The community leader and activist Olive Morris was honored on June 26, 2020, with a Google Doodle to commemorate the 68th anniversary of her birth in St. Catherine, Jamaica, in 1943. Morris moved to Brixton in the United Kingdom from Jamaica to join her parents who had migrated to the UK as part of the Windrush generation. She lived most of her life in South London and attended Heathbrook Primary School, Lavender Hill Girls’ Secondary School, and Tulse Hill Secondary School. She studied at the London College of Printing later.

In 1969, defending the Nigerian diplomat Clement Comwalk who was being beaten by police as he sat in his Mercedes outside a record shop in Brixton, Morris herself was attacked and seriously beaten by police. She was arrested and fined on charges of assault on the police, threatening behavior, and possession of dangerous weapons, and then received a suspended sentence. In the 1970s, she joined the youth section of the British Black Panther Movement. In 1974, she co-founded the Brixton Black Women’s Group, which was organized to raise consciousness among women and encourage them to communicate with each other about their daily life experiences. She was also a co-founder of the Organization of Women of African and Asian Descent in London and Manchester. This group, along with the Brixton Black Women’s Group, was the first organization for black women in the UK.

Morris also took part in activities like squatting in buildings to create self-help places in communities. This included a squat at 121 Railton Road in Brixton, which was the site of one of the first black community bookshops and a center of political activism that hosted community groups like Black People against State Harassment. The site ultimately became an anarchist project called 121 Centre that existed until 1999. Also, during the 1970s, she worked with Leila Hassan on Race Today’s “Basement Sessions,” which featured discussions of art, culture and politics.

In 1986, the Lambeth Council named a building in her honor after the Brixton riot of 1985 that was sparked by the shooting of Cherry Groce by police. While some saw the naming as an attempt by the Council to placate the black community, others believed it represented the Council’s commitment to reconciliation. A play area and garden in Myatt’s Fields were also named in honor of Morris. A depiction of the activist is shown on the Brixton 1-pound note, a local currency. In 2017, the Remembering Olive Collective was established, and in 2019, the collective, renamed for African-American scholar Tanisha C. Ford who was an early member, worked to ensure Morris would be remembered even when the building housing the group was demolished. In 2011, the Olive Morris Memorial Award was created to provide bursaries for young black women, and in 2017, a large mural entitled “Say It Loud” was painted in Blenheim Gardens in Brixton, in part to honor Morris. In 2018, to celebrate the 100th anniversary of most women in the UK gaining the right to vote, Olive Morris was listed by The Voice newspaper as one of the eight black women who contributed to the development of Britain. The Evening Standard listed her as one of the 14 “inspirational black British women throughout history” as well.

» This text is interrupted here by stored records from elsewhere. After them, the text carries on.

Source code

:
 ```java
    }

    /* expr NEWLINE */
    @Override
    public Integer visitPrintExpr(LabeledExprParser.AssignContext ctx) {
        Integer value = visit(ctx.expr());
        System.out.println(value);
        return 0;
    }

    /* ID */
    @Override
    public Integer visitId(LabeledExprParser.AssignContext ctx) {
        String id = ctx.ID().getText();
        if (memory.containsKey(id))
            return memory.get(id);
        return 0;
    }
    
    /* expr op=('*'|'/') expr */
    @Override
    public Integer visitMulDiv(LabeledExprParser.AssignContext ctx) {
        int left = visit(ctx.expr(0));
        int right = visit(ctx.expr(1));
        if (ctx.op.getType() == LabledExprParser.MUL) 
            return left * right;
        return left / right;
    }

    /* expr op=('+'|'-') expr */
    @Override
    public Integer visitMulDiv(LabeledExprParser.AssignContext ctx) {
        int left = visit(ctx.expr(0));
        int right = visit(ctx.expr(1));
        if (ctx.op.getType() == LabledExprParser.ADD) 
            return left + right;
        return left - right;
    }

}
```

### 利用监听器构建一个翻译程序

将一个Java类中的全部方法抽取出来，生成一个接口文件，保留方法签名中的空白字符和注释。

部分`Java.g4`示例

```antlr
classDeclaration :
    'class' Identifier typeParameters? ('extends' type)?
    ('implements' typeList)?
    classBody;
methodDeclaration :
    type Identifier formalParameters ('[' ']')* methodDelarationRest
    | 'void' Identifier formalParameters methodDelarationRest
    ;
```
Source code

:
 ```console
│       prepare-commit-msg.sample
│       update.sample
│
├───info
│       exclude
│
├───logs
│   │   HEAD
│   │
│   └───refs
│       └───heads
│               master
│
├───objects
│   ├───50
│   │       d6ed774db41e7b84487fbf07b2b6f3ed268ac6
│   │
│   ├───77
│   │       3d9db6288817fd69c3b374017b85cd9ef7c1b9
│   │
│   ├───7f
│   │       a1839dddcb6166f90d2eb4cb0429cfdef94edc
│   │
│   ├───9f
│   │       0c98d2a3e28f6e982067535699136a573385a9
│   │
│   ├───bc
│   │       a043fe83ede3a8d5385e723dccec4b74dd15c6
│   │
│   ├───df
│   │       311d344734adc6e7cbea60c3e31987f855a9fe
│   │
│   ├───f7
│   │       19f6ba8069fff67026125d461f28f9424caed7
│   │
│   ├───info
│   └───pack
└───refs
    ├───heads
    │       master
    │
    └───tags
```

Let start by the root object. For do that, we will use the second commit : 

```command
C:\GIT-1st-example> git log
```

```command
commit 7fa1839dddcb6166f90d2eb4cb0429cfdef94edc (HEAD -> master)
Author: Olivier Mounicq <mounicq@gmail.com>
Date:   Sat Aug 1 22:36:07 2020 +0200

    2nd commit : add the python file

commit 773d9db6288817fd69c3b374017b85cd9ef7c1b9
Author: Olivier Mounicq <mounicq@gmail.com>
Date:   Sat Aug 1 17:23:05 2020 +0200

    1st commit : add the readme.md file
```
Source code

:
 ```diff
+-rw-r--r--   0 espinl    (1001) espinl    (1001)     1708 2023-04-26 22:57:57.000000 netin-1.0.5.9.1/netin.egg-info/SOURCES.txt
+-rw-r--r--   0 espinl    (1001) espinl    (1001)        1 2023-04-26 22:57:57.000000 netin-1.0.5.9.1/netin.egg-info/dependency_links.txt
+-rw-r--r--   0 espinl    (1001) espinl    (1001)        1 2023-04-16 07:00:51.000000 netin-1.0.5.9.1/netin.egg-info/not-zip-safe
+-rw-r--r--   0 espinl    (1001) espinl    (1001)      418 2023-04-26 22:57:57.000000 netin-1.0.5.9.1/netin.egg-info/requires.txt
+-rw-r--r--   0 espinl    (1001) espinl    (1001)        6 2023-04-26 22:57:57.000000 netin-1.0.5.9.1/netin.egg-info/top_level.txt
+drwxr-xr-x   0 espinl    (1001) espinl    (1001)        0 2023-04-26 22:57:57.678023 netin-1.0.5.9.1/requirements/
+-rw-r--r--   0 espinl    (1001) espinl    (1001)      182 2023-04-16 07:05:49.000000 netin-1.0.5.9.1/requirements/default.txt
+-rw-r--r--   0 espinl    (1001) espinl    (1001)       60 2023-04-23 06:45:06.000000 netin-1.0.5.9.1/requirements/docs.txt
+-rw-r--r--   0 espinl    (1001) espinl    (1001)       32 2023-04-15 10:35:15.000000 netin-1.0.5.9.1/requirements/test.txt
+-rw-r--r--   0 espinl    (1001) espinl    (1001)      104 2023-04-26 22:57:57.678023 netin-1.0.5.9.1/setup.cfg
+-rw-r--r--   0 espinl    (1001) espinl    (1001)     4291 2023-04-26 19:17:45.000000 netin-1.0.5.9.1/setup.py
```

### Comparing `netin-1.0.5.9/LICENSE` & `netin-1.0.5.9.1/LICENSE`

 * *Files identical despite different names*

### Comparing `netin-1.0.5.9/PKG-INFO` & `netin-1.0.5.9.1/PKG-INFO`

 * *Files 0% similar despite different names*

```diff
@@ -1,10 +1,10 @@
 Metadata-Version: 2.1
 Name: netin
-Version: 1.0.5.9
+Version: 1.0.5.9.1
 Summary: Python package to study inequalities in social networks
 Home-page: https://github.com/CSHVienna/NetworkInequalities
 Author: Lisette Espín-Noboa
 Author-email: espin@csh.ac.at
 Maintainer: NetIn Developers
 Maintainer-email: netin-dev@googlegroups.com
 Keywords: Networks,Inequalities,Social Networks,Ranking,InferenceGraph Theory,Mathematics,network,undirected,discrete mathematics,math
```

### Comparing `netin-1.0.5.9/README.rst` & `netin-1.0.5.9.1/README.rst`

Morris died of Non-Hodgkin’s lymphoma on July 12, 1979, at St. Thomas Hospital in Lambeth at the age of 27.

The Google Doodle honoring Morris was created by artist Linett Kamala, who has a second home in Brixton and who curated an online exhibit of Olive Morris for the Black Cultural Archives. In creating the Doodle, Linett said she wanted to capture the energy of Morris’s activism.  She added that she attempted to make the exhibition accessible by narrating the text and that as a person who also has Jamaican heritage, she is proud of the contributions made by Morris.